Every deep learning paper is wrong. Don’t at me. — seen in the bowels of Twitter

Bruh! I’ve been away for five years. Only posting now because I’m productively procrastinating (yes that is a lifehack link, don’t judge me) working on a grant whose writing is going to be like pulling nails.

This blog was supposed to serve as a journal (as much of a journal as something public facing can be, when my identity is no secret), and it’s been a while since I put pen to paper. So what’s there to update on? I’m an assistant professor now, of Computer Science, in a wonderfully homey department in the northeast. Hence the grant writing. I’m still working on the same type of problems– machine learning and what I would call information-theoretic applied mathematics.

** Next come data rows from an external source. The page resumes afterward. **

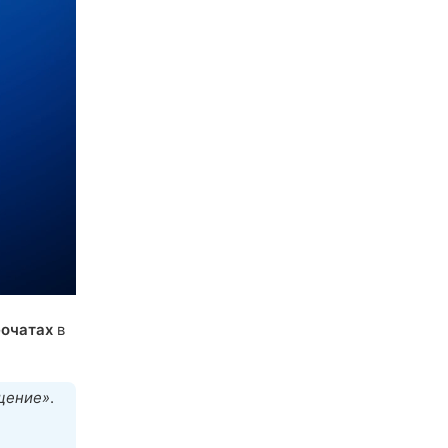
очатах
в
щение»
.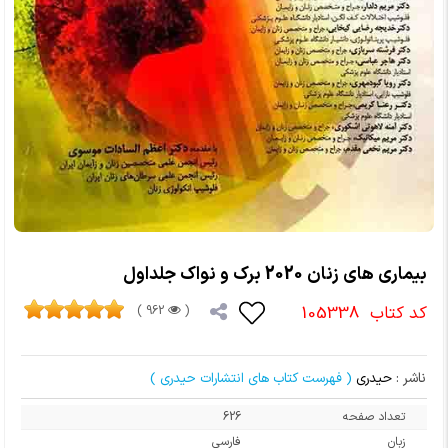
بیماری های زنان 2020 برک و نواک جلداول
کد کتاب
105338
962 )
(
ناشر :
حیدری
( فهرست کتاب های انتشارات حیدری )
تعداد صفحه
626
زبان
فارسی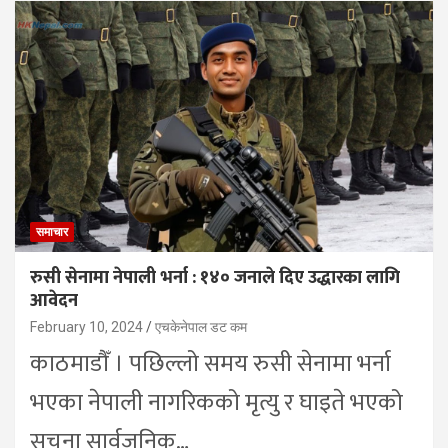
समाचार
रुसी सेनामा नेपाली भर्ना : १४० जनाले दिए उद्धारका लागि
आवेदन
February 10, 2024
एचकेनेपाल डट कम
काठमाडौँ । पछिल्लो समय रुसी सेनामा भर्ना
भएका नेपाली नागरिकको मृत्यु र घाइते भएको
सूचना सार्वजनिक…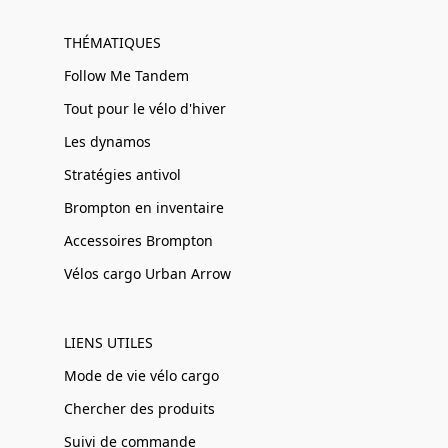
THÉMATIQUES
Follow Me Tandem
Tout pour le vélo d'hiver
Les dynamos
Stratégies antivol
Brompton en inventaire
Accessoires Brompton
Vélos cargo Urban Arrow
LIENS UTILES
Mode de vie vélo cargo
Chercher des produits
Suivi de commande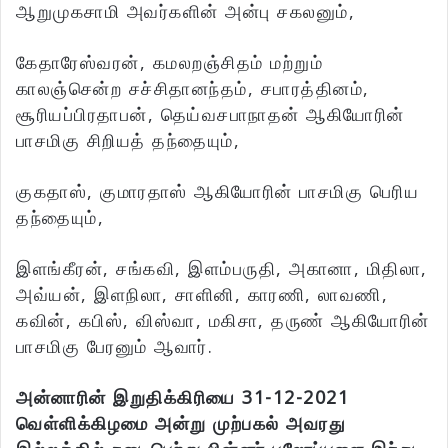
ஆறுமுகசாமி அவர்களின் அன்பு சகலனும்,
கேதாரேஸ்வரன், கமலறஞ்சிதம் மற்றும்
காலஞ்சென்ற சச்சிதானந்தம், சபாரத்தினம்,
சூரியப்பிரதாபன், தெய்வசபாநாதன் ஆகியோரின்
பாசமிகு சிறியத் தந்தையும்,
குகதாஸ், குமாரதாஸ் ஆகியோரின் பாசமிகு பெரிய
தந்தையும்,
இளங்கீரன், சங்கவி, இளம்பருதி, அகானா, மிதிலா,
அவ்யன், இளநிலா, சாளினி, காரணி, லாவணி,
கவின், கபிஸ், விஸ்வா, மகிசா, தருண் ஆகியோரின்
பாசமிகு பேரனும் ஆவார்.
அன்னாரின் இறுதிக்கிரியை 31-12-2021
வெள்ளிக்கிழமை
அன்று
முற்பகல் அவரது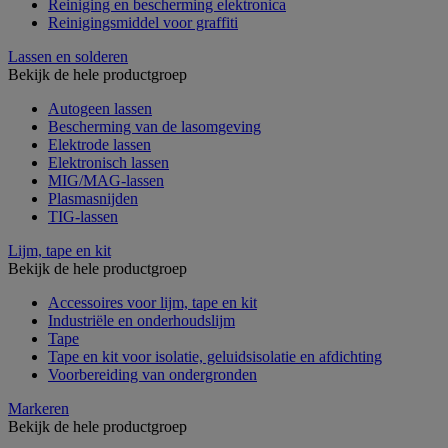
Reiniging en bescherming elektronica
Reinigingsmiddel voor graffiti
Lassen en solderen
Bekijk de hele productgroep
Autogeen lassen
Bescherming van de lasomgeving
Elektrode lassen
Elektronisch lassen
MIG/MAG-lassen
Plasmasnijden
TIG-lassen
Lijm, tape en kit
Bekijk de hele productgroep
Accessoires voor lijm, tape en kit
Industriële en onderhoudslijm
Tape
Tape en kit voor isolatie, geluidsisolatie en afdichting
Voorbereiding van ondergronden
Markeren
Bekijk de hele productgroep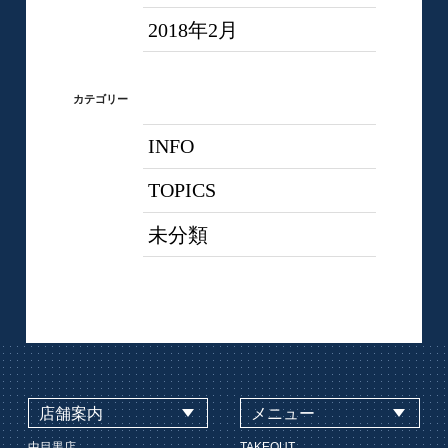
2018年2月
カテゴリー
INFO
TOPICS
未分類
店舗案内
メニュー
中目黒店
TAKEOUT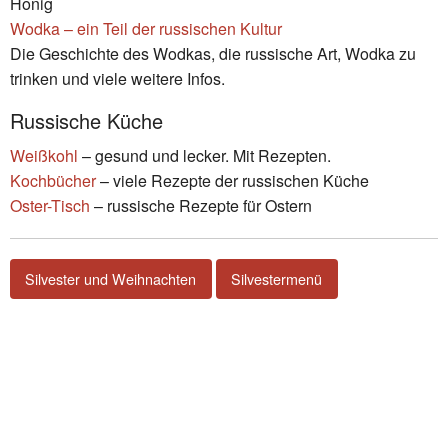
Honig
Wodka – ein Teil der russischen Kultur
Die Geschichte des Wodkas, die russische Art, Wodka zu
trinken und viele weitere Infos.
Russische Küche
Weißkohl
– gesund und lecker. Mit Rezepten.
Kochbücher
– viele Rezepte der russischen Küche
Oster-Tisch
– russische Rezepte für Ostern
Silvester und Weihnachten
Silvestermenü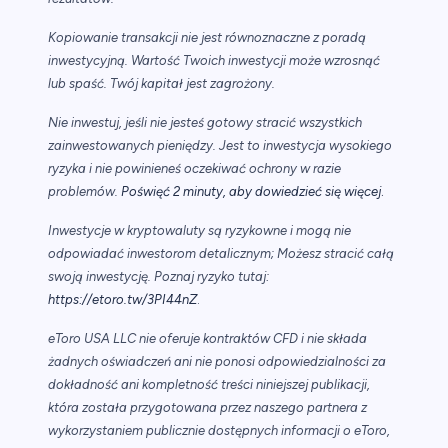
Kopiowanie transakcji nie jest równoznaczne z poradą
inwestycyjną. Wartość Twoich inwestycji może wzrosnąć
lub spaść. Twój kapitał jest zagrożony.
Nie inwestuj, jeśli nie jesteś gotowy stracić wszystkich
zainwestowanych pieniędzy. Jest to inwestycja wysokiego
ryzyka i nie powinieneś oczekiwać ochrony w razie
.
problemów.
Poświęć 2 minuty, aby dowiedzieć się więcej
Inwestycje w kryptowaluty są ryzykowne i mogą nie
odpowiadać inwestorom detalicznym; Możesz stracić całą
swoją inwestycję. Poznaj ryzyko tutaj:
https://etoro.tw/3PI44nZ
.
eToro USA LLC nie oferuje kontraktów CFD i nie składa
żadnych oświadczeń ani nie ponosi odpowiedzialności za
dokładność ani kompletność treści niniejszej publikacji,
która została przygotowana przez naszego partnera z
wykorzystaniem publicznie dostępnych informacji o eToro,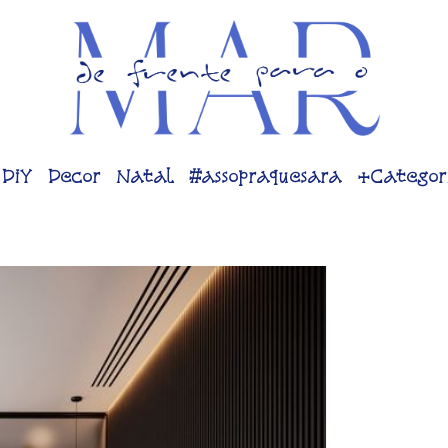
DiY
Decor
Natal
#assopraquesara
+Categor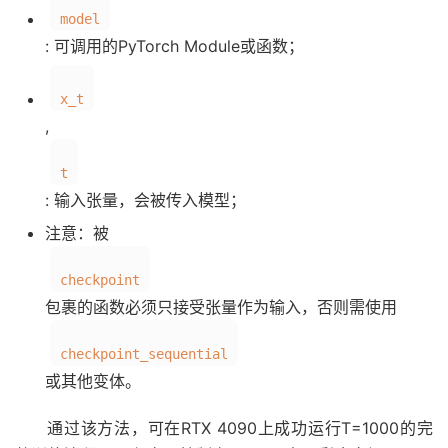
model
: 可调用的PyTorch Module或函数；
x_t
,
t
: 输入张量，会被传入模型；
注意：被
checkpoint
包裹的函数必须只接受张量作为输入，否则需使用
checkpoint_sequential
或其他变体。
通过该方法，可在RTX 4090上成功运行T=1000的完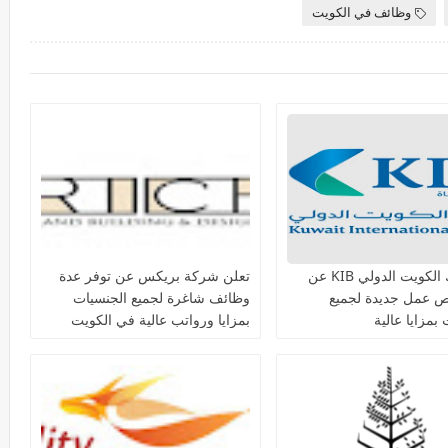
وظائف في الكويت
يعلن بنك الكويت الدولي KIB عن
تعلن شركة بريكس عن توفر عدة
ص عمل جديدة لجميع
وظائف شاغرة لجميع الجنسيات
بمزايا عالية
بمزايا ورواتب عالية في الكويت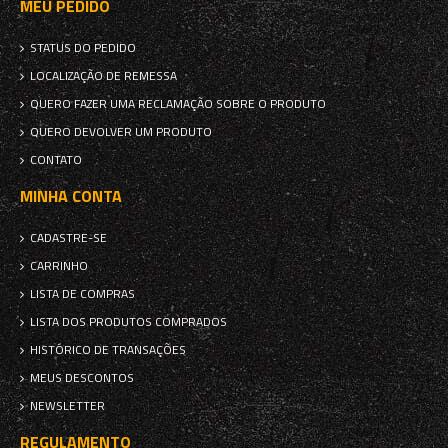
MEU PEDIDO
STATUS DO PEDIDO
LOCALIZAÇÃO DE REMESSA
QUERO FAZER UMA RECLAMAÇÃO SOBRE O PRODUTO
QUERO DEVOLVER UM PRODUTO
CONTATO
MINHA CONTA
CADASTRE-SE
CARRINHO
LISTA DE COMPRAS
LISTA DOS PRODUTOS COMPRADOS
HISTÓRICO DE TRANSAÇÕES
MEUS DESCONTOS
NEWSLETTER
REGULAMENTO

My personal life is more full-throated now. Maybe more to come on that in the future… I’m still parsing out exactly how to use social media in an age when your students and colleagues can look you up. That’s part of why I’m not on any social media, other than Youtube, where I fastidiously maintain a bevy of troll-adjacent accounts. I can only imagine how hard dating is when there’s the possibility you can run into students, postdocs, etc. on dating sites. There’s something about the neutered, purely intellectual nature of academia (which I love, don’t get it wrong) that makes it gauche to be caught trying to start a romantic relationship … maybe that’s just me. In fact, thinking of some other profs I know, that is entirely just me.

So about that quote: I am working on deep learning because that’s almost required nowadays in machine learning. But I am constitutionally opposed to much of the baselessness of it all. It’s a great opportunity of constructing theoretical foundations, and I appreciate that a lot of good work has been done in that direction. But fundamentally it seems like the advances come from clever engineering of inductive biases, and the theory is forever playing catch-up. And when you read many of these papers closely, the proofs are problematic, incorrect, or implicitly make assumptions that trivialize the results. I can’t give statistics on that, just I’ve seen it enough recently to be bothered by it. What I’m saying is, I want a paradigm shift. Look at this recent paper on foundational models (a term referring to large models trained in an unsupervised manner, that can then be fine-tuned for other tasks). It doesn’t leave a good taste in my mouth.

I have more to say, but I’m already late for a meeting. Welcome back to me, and see you later.